You can monitor which sessions have errors by listening on the iscsi
netlink interface. I am not sure if that is very user friendly. You
would have to listen for ISCSI_KEVENT_CONN_ERROR events and filter out
other junk. This does not tell you if a disk has errors though.
For upstream we are working on a more complete solution for
dm-mutlipath, so it can figure out when session/connections have link
problems or if a disk is offlined by the scsi eh. But right now, I do
not think there is any easy way to do what you need.
It is not really that easy, because if the nop times out the iscsi layer
will drop the session and the disk state will not change to offline. The
disk state will only change if the scsi command timer fires and the scsi
eh runs and fails. In this case the disk state will go to offline.

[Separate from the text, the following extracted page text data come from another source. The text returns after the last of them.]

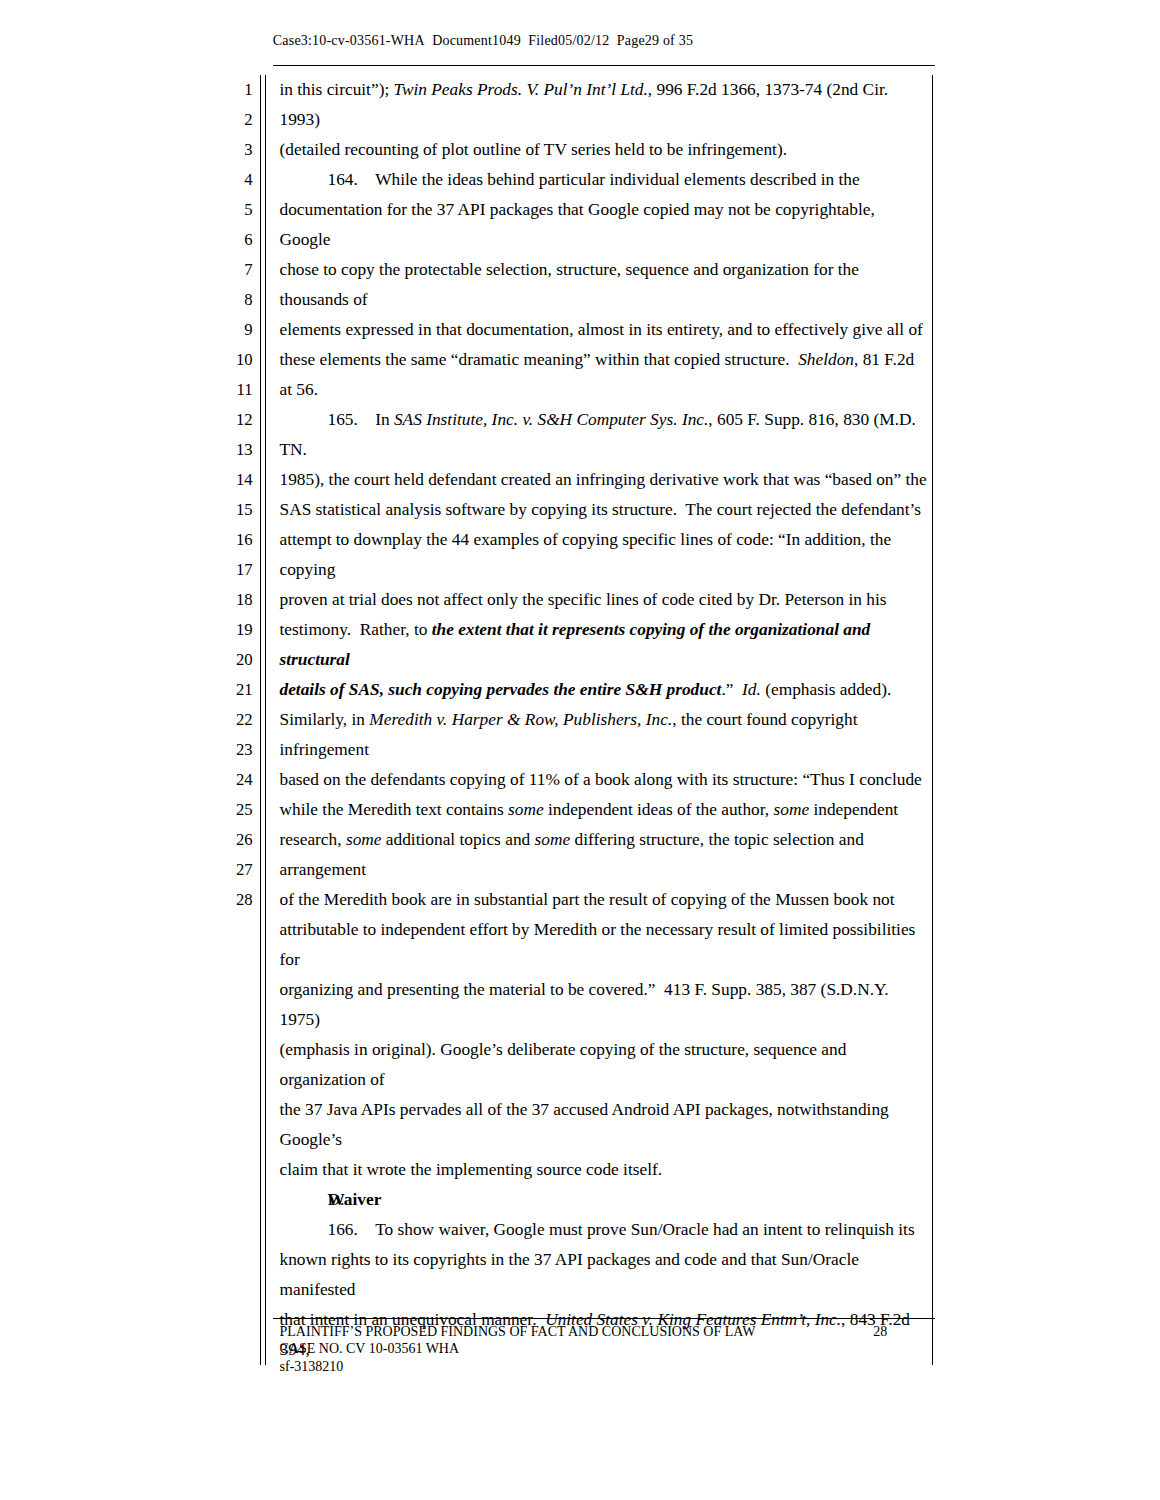Case3:10-cv-03561-WHA Document1049 Filed05/02/12 Page29 of 35
1
2
3
4
5
6
7
8
9
10
11
12
13
14
15
16
17
18
19
20
21
22
23
24
25
26
27
28
in this circuit”); Twin Peaks Prods. V. Pul’n Int’l Ltd., 996 F.2d 1366, 1373-74 (2nd Cir. 1993)
(detailed recounting of plot outline of TV series held to be infringement).
164. While the ideas behind particular individual elements described in the
documentation for the 37 API packages that Google copied may not be copyrightable, Google
chose to copy the protectable selection, structure, sequence and organization for the thousands of
elements expressed in that documentation, almost in its entirety, and to effectively give all of
these elements the same “dramatic meaning” within that copied structure. Sheldon, 81 F.2d at 56.
165. In SAS Institute, Inc. v. S&H Computer Sys. Inc., 605 F. Supp. 816, 830 (M.D. TN.
1985), the court held defendant created an infringing derivative work that was “based on” the
SAS statistical analysis software by copying its structure. The court rejected the defendant’s
attempt to downplay the 44 examples of copying specific lines of code: “In addition, the copying
proven at trial does not affect only the specific lines of code cited by Dr. Peterson in his
testimony. Rather, to the extent that it represents copying of the organizational and structural
details of SAS, such copying pervades the entire S&H product.” Id. (emphasis added).
Similarly, in Meredith v. Harper & Row, Publishers, Inc., the court found copyright infringement
based on the defendants copying of 11% of a book along with its structure: “Thus I conclude
while the Meredith text contains some independent ideas of the author, some independent
research, some additional topics and some differing structure, the topic selection and arrangement
of the Meredith book are in substantial part the result of copying of the Mussen book not
attributable to independent effort by Meredith or the necessary result of limited possibilities for
organizing and presenting the material to be covered.” 413 F. Supp. 385, 387 (S.D.N.Y. 1975)
(emphasis in original). Google’s deliberate copying of the structure, sequence and organization of
the 37 Java APIs pervades all of the 37 accused Android API packages, notwithstanding Google’s
claim that it wrote the implementing source code itself.
D. Waiver
166. To show waiver, Google must prove Sun/Oracle had an intent to relinquish its
known rights to its copyrights in the 37 API packages and code and that Sun/Oracle manifested
that intent in an unequivocal manner. United States v. King Features Entm’t, Inc., 843 F.2d 394,
PLAINTIFF’S PROPOSED FINDINGS OF FACT AND CONCLUSIONS OF LAW28
CASE NO. CV 10-03561 WHA
sf-3138210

For the nop timeout case and the scsi eh failing case, the iscsi session
state will go to failed, so you could check that instead. That value is in
/sys/class/iscsi_session/session%SID/state
>
> If the network comes back up, how soon will the disk state go to
> 'running' ?
When the iscsi session is dropped due to a nop timeout or the scsi eh
failing, the initiator will basically poll the network ever couple of
seconds by trying to reconnect the tcp connection. And so it depends on
the type of failure. If the initiator is trying to reconnect the tcp
connection when the network comes up, then we could reconnect right
away, or if the network layer cannot figure things out the reconnect
could timeout and then the next try would work, or if the network had
given us a error right away when we tried the reconnect then it on the
next reconnect attempt we would be successful.